• **Your task**
From the data underneath, reproduce exactly the stretch that begins at the line with "middle dip: (844, 797)" and ends after the line with "middle tip: (977, 637)".

#### Listed entries ####

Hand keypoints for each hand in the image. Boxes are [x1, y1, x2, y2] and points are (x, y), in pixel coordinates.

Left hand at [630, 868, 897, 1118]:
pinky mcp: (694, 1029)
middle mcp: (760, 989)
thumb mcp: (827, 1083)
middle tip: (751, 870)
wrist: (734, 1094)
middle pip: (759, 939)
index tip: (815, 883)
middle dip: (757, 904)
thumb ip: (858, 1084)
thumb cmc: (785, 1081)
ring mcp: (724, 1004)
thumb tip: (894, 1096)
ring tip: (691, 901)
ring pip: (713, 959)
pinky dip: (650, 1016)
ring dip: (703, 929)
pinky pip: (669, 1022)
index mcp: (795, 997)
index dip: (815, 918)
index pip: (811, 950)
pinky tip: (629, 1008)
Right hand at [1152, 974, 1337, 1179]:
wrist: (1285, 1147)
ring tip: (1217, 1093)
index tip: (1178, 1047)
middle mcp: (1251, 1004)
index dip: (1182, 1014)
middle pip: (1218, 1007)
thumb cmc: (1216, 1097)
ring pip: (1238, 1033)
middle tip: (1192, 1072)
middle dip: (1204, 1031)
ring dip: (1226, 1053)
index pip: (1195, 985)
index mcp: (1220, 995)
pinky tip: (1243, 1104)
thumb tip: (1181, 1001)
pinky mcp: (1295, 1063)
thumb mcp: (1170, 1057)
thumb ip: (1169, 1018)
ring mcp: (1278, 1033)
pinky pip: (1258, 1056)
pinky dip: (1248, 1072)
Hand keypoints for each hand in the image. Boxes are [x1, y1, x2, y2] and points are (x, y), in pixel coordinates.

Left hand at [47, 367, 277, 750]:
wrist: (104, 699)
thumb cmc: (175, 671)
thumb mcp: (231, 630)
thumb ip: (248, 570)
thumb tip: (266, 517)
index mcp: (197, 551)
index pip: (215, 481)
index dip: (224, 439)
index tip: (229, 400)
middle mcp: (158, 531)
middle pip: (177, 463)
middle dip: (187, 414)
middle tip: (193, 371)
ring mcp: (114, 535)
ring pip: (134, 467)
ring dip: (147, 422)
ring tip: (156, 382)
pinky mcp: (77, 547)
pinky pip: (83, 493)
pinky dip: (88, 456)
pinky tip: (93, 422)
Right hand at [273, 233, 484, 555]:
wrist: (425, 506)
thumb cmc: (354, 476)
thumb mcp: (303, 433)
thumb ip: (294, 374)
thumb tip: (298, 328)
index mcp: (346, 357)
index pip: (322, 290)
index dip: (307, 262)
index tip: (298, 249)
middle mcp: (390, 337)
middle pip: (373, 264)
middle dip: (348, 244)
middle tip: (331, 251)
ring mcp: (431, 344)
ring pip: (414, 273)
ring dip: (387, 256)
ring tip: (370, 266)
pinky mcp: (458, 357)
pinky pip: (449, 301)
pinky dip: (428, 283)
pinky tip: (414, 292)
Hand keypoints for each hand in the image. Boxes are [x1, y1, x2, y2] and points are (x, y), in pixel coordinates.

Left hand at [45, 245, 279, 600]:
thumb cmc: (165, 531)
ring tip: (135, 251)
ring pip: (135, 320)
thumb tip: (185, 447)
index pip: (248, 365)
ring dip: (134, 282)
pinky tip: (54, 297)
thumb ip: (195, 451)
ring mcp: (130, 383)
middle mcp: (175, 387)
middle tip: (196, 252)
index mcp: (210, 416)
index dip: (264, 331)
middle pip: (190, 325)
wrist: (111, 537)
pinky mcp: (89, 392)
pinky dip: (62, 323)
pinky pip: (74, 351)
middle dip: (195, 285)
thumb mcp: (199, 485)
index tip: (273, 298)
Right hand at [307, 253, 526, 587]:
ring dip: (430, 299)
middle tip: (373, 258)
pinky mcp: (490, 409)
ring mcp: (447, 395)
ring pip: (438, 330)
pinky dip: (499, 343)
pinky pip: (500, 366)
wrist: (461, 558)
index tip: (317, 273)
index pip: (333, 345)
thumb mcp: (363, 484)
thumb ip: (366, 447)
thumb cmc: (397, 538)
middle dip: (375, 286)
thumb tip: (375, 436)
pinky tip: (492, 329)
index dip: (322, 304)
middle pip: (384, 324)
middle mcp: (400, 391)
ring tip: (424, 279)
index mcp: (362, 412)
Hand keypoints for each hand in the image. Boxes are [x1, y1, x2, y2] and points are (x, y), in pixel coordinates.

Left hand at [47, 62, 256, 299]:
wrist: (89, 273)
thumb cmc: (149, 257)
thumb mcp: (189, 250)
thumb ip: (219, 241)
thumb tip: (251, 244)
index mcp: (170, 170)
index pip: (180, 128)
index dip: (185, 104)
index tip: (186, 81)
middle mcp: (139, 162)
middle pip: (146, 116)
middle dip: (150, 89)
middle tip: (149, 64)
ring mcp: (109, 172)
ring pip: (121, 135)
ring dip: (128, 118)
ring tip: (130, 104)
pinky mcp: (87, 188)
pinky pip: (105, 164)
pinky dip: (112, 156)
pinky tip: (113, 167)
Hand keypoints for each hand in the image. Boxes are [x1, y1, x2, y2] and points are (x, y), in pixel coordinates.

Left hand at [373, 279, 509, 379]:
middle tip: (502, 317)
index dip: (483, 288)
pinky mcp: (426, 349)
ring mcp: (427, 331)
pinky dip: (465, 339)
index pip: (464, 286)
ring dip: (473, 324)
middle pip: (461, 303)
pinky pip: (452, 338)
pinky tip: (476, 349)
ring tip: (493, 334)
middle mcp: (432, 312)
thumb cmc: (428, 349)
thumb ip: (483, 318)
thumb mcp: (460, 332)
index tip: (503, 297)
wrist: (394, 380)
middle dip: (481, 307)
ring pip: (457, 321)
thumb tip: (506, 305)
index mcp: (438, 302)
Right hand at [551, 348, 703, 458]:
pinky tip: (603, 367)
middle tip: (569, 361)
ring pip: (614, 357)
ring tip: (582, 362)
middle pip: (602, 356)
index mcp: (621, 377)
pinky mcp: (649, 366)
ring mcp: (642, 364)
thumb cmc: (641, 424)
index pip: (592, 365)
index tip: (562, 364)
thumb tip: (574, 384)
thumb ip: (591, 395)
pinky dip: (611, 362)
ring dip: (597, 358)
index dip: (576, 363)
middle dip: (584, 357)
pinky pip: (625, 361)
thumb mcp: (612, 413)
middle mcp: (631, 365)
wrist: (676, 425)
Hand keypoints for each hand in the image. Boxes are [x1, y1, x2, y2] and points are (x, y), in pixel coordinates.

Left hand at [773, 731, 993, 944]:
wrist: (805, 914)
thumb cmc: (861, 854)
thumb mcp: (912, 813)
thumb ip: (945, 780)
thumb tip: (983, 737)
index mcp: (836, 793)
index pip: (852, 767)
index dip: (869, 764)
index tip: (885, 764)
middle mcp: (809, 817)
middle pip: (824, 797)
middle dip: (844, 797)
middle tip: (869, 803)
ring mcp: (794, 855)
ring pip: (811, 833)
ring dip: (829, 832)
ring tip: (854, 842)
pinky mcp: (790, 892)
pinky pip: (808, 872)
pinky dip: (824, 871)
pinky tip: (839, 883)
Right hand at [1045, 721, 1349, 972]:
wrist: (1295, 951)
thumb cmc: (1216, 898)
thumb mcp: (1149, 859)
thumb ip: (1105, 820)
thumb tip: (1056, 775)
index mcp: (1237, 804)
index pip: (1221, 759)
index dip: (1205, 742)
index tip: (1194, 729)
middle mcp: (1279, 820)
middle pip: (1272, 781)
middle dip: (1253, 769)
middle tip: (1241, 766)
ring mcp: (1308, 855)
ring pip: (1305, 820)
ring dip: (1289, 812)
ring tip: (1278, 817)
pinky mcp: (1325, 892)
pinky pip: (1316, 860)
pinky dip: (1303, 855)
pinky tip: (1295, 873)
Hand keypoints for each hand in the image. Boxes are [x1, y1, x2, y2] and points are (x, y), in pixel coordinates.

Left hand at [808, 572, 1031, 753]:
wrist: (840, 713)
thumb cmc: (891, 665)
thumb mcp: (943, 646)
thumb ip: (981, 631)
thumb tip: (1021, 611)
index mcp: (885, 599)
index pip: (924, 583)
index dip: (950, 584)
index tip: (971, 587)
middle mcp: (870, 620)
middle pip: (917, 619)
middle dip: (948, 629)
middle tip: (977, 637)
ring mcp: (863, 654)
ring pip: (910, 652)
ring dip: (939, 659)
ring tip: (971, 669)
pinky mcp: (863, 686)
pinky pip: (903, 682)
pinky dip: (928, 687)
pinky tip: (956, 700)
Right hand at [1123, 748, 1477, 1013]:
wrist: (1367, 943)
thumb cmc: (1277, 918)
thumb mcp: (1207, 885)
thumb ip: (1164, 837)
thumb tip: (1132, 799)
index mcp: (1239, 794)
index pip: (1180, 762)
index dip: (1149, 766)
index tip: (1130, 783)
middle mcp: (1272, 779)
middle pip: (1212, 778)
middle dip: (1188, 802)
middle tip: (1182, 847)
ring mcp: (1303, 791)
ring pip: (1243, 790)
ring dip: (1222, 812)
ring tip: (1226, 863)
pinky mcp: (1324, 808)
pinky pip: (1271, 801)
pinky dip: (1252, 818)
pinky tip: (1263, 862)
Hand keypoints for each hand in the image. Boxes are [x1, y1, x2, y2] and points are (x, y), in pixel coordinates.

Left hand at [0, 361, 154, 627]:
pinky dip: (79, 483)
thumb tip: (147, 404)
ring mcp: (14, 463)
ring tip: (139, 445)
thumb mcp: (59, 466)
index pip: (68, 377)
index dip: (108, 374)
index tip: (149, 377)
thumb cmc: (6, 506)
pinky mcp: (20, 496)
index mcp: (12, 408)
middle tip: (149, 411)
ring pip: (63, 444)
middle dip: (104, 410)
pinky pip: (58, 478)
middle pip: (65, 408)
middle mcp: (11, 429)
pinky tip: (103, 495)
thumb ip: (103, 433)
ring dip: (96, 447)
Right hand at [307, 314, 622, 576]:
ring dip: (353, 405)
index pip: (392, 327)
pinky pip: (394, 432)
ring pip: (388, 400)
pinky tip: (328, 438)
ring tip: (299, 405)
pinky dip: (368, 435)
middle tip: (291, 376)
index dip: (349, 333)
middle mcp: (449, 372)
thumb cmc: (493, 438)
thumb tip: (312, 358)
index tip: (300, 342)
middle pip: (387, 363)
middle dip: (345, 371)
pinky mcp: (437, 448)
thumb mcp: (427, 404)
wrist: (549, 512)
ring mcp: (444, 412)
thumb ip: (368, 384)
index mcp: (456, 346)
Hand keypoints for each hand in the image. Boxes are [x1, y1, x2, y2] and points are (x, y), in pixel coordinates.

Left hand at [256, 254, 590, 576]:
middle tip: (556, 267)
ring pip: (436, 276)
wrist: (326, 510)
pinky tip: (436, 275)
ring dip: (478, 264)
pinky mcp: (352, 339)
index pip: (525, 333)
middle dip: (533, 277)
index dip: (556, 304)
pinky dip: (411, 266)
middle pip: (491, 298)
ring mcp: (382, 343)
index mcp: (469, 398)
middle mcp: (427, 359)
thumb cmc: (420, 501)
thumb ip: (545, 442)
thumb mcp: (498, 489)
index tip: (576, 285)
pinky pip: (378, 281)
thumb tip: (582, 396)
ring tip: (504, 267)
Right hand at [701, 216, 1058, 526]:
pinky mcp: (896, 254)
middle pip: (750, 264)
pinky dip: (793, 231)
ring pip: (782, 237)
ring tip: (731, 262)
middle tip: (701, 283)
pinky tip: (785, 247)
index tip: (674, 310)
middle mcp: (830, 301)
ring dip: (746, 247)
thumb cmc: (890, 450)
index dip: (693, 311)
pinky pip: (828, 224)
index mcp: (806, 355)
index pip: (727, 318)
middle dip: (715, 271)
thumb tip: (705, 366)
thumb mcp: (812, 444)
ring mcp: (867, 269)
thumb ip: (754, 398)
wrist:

####

• **Task answer**
middle dip: (844, 797)
middle tip: (869, 803)
ring mcp: (794, 855)
ring pip: (811, 833)
ring dip: (829, 832)
ring tip: (854, 842)
pinky mcp: (790, 892)
pinky pip: (808, 872)
pinky dip: (824, 871)
pinky tip: (839, 883)
Right hand at [1045, 721, 1349, 972]:
wrist: (1295, 951)
thumb cmc: (1216, 898)
thumb mcp: (1149, 859)
thumb ip: (1105, 820)
thumb tip: (1056, 775)
index mcp: (1237, 804)
index pip: (1221, 759)
index dip: (1205, 742)
index tip: (1194, 729)
middle mcp: (1279, 820)
middle pip: (1272, 781)
middle dip: (1253, 769)
middle tip: (1241, 766)
ring mcp: (1308, 855)
ring pip: (1305, 820)
ring dip: (1289, 812)
ring tip: (1278, 817)
pinky mcp: (1325, 892)
pinky pip: (1316, 860)
pinky dip: (1303, 855)
pinky tip: (1295, 873)
Hand keypoints for each hand in the image. Boxes are [x1, y1, x2, y2] and points are (x, y), in pixel coordinates.

Left hand at [808, 572, 1031, 753]:
wrist: (840, 713)
thumb cmc: (891, 665)
thumb mcp: (943, 646)
thumb ip: (981, 631)
thumb tip: (1021, 611)
index mcp: (885, 599)
index pip: (924, 583)
index dip: (950, 584)
index tip: (971, 587)
middle mcp: (870, 620)
middle pip: (917, 619)
middle dip: (948, 629)
middle tip: (977, 637)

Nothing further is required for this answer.